I didn’t read a ton of books this year. I had cancer.
I was diagnosed in late July, and I didn’t crack a book until June. So for the first half of the year, I was simply lazy slash busy getting married slash I wasn’t really all that busy but that’s what grooms say even when brides do all the planning although there were various outings and meetings I did go to but not so many that it’s really an excuse not to read. I guess I was resting my eyes.
Devil in the White City: Murder, Magic, and Madness at the Fair that Changed America
So I finally kicked off my 2011 reading adventure at the airport, waiting for our first flight of our honeymoon. Nothing says, “Let’s start off this union with an adventure,” like the details of America’s first serial killer and his spree surrounding the 1893 World’s Fair in Chicago. You probably know this is a fine book, because normal people read it closer to its publication date in 2004, while some of us waited until they could borrow a coffee-stained copy from their friends’ bookshelf. If you’re unfamiliar, you should certainly read it. It’s a great example of what a nightmare life used to be, even moreso than the current nightmare in which we now reside. I mean, this guy faked his doctor credentials, failed to pay for most of his purchases - including work people did to build his huge house/business/murder castle, dispatched handfuls up fresh-faced young women, and it was pretty easy! You could do that sort of thing back then, just ride the rails from city to city and make shit up and be awful and it didn’t matter, because there was always another city that didn’t know you and policework was a joke. Yikes! The other half of the book, how the World’s Fair was organized and built, is understandingly less captivating than the guy who collected and murdered his prey, but it’s still pretty cool. And sad, considering the great buildings they describe didn’t survive (save for the Museum of Science and Industry), and I’m pretty sure much of the old fairgrounds are part of the scenery you experience on the world’s saddest bus ride from Hyde Park to Midway Airport.

═══

List of tasks:
(1) Write out the passage of the post on Devil in the White City that begins with the words containing "I didn’t read" and ends with "resting my eyes.", reproducing it word for word.
(2) Answer the following questions using the post on Devil in the White City.
(a) Where was the author when the 2011 reading began?
(b) In what year and in which city was the World's Fair held?
(c) Which building described in the book is said to have survived?
(3) Continue the post on Devil in the White City from the point where it ends.
The records that follow come from a separate source and are unrelated to the post on Devil in the White City.

═══

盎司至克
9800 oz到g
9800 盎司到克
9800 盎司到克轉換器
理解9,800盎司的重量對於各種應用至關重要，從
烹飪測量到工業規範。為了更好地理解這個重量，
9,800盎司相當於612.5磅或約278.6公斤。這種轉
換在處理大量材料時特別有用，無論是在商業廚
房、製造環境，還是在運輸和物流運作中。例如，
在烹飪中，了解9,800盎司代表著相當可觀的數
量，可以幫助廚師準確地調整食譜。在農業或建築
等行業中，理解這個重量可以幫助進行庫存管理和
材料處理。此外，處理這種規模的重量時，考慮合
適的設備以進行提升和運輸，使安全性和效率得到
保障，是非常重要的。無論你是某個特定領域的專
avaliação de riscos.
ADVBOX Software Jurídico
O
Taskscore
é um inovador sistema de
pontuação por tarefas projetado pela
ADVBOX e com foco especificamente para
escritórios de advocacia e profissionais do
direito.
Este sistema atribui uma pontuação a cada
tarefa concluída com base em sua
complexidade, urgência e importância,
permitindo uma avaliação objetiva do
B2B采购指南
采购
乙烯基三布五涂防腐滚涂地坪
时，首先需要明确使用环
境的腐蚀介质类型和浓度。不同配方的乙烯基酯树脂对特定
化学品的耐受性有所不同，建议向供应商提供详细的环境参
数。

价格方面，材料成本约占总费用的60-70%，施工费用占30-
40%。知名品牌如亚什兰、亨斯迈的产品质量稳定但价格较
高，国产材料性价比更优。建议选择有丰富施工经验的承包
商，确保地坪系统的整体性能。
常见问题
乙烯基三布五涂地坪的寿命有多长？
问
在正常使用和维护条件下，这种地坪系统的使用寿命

═══

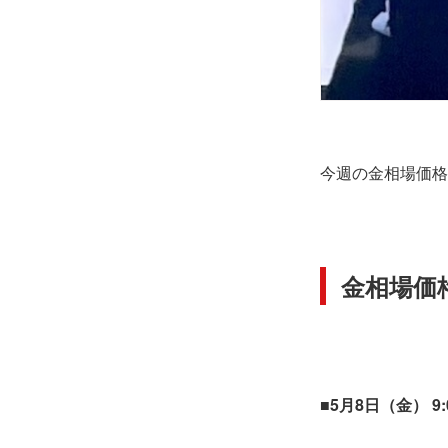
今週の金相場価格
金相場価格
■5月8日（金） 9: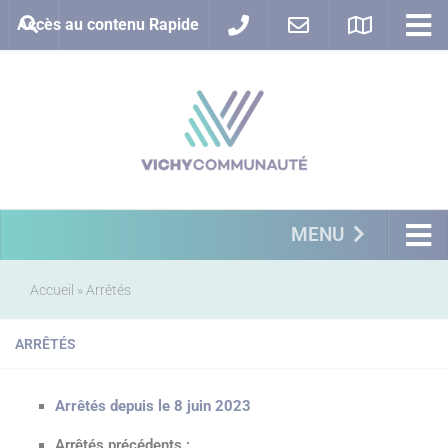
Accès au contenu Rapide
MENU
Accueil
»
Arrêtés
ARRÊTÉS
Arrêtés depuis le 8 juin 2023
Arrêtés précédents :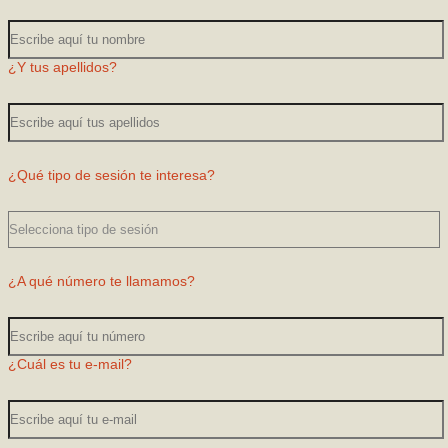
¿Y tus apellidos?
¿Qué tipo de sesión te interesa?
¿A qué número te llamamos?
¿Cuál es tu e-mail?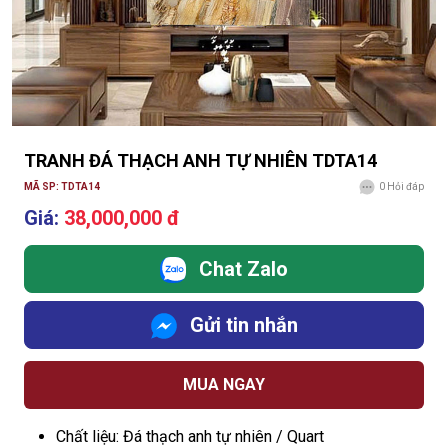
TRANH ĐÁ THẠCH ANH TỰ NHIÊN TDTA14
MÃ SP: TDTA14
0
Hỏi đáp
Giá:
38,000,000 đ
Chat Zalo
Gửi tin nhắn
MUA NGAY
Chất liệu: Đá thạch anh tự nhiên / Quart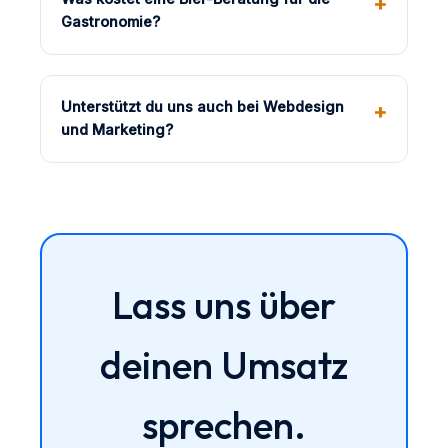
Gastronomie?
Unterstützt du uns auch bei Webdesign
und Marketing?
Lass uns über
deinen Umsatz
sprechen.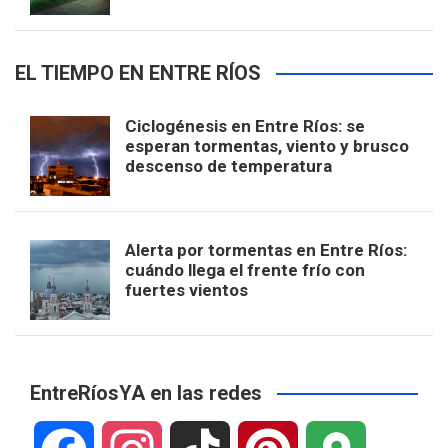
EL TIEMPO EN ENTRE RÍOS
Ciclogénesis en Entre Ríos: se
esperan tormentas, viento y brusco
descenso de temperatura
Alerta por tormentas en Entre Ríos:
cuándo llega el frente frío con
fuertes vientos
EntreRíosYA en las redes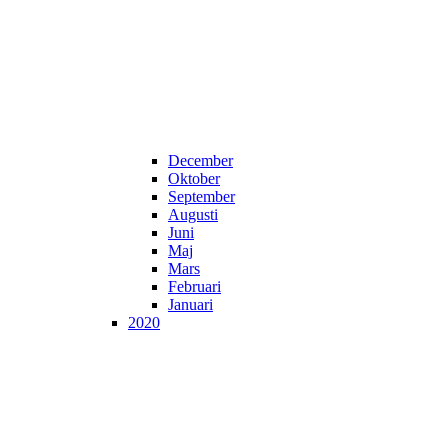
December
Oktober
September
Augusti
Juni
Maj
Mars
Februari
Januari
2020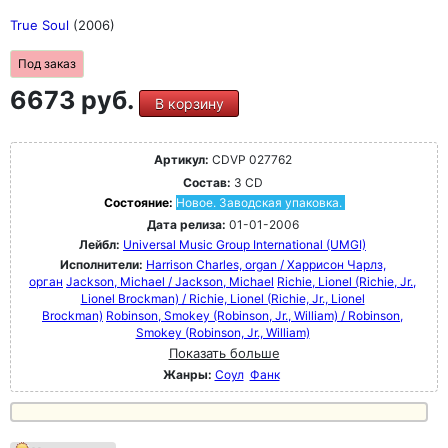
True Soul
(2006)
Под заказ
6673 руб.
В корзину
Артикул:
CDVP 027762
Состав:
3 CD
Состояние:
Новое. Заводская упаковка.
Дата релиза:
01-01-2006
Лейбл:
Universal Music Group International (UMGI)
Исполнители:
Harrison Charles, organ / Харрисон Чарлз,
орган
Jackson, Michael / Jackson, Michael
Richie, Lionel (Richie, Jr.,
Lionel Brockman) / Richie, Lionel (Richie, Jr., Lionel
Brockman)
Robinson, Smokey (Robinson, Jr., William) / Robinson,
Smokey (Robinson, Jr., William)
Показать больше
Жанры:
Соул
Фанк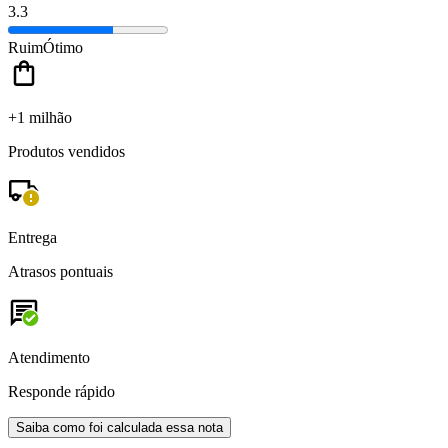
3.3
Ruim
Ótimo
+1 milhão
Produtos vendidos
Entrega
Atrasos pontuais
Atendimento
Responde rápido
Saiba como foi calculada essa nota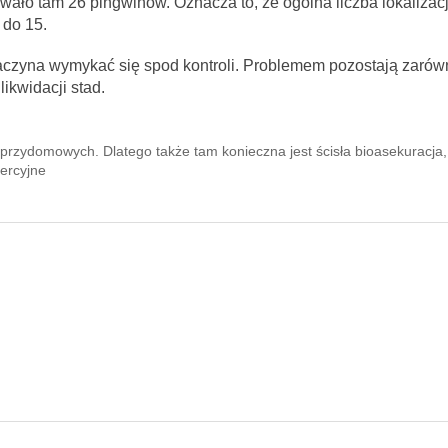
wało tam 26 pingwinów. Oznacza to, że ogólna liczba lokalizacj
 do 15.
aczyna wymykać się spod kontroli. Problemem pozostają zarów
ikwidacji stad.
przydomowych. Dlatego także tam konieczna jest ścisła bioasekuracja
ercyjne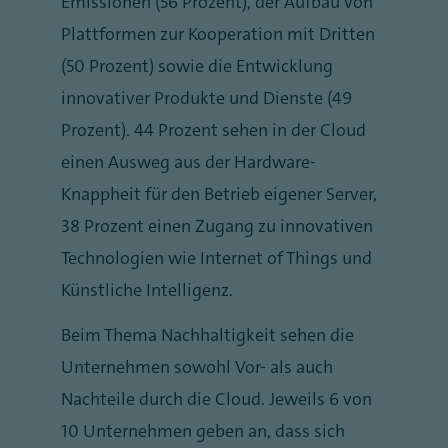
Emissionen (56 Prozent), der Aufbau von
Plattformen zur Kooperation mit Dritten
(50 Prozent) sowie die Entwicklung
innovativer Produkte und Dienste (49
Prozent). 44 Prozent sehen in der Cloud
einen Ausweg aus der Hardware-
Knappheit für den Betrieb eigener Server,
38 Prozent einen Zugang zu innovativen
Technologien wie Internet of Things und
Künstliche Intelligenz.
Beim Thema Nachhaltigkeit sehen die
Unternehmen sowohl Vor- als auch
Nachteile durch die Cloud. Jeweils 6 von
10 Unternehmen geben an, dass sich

═══

Outputs in order:
(1)
I didn’t read a ton of books this year. I had cancer.
I was diagnosed in late July, and I didn’t crack a book until June. So for the first half of the year, I was simply lazy slash busy getting married slash I wasn’t really all that busy but that’s what grooms say even when brides do all the planning although there were various outings and meetings I did go to but not so many that it’s really an excuse not to read. I guess I was resting my eyes.

(2)
(a) At the airport, waiting for the first flight of the honeymoon.
(b) In 1893, in Chicago.
(c) The Museum of Science and Industry.

(3)
Extremely Loud and Incredibly Close
Among the piles and piles of books I was given to occupy my cancer time, I only read one. New diagnosis, same laziness, I guess. I chose to read this one because two of my friends considered it among their favorite books EVER. Now, you may recall this idea I had a few years back, where I decide to poll my friends and read their favorite books - an idea that was permanently derailed after spending a few weeks with Adrienne’s pick, “The Brothers Karamazov”. It’s a prank that gets funnier and funnier with each passing year. Touche, Adrienne! You’ve made wormsmeat of me.
So in any case, here I was, nearing the 10th anniversary of 9/11 and reading a 9/11 novel. The film version of the book would be released soon, starring Tom Hanks and Sandra Bullock.* A perfect storm of circumstances, right?
Again, I feel silly telling you about this book you read eight years ago, but this boy’s dad dies in 9/11, and then he finds a key in his dad’s closet that has a note attached to it - it says “Black”. The boy decides Black is the last name of the person who the key belongs to, and starts meet everyone in the phone book with that surname. And it turns out that it really was the last name of the person the key belonged to. I’m not sure if I groaned louder when the kid started his ill-conceived journey, or when his plan turned out to be precisely conceived. I may have actually started a groan that didn’t end until I completed the novel.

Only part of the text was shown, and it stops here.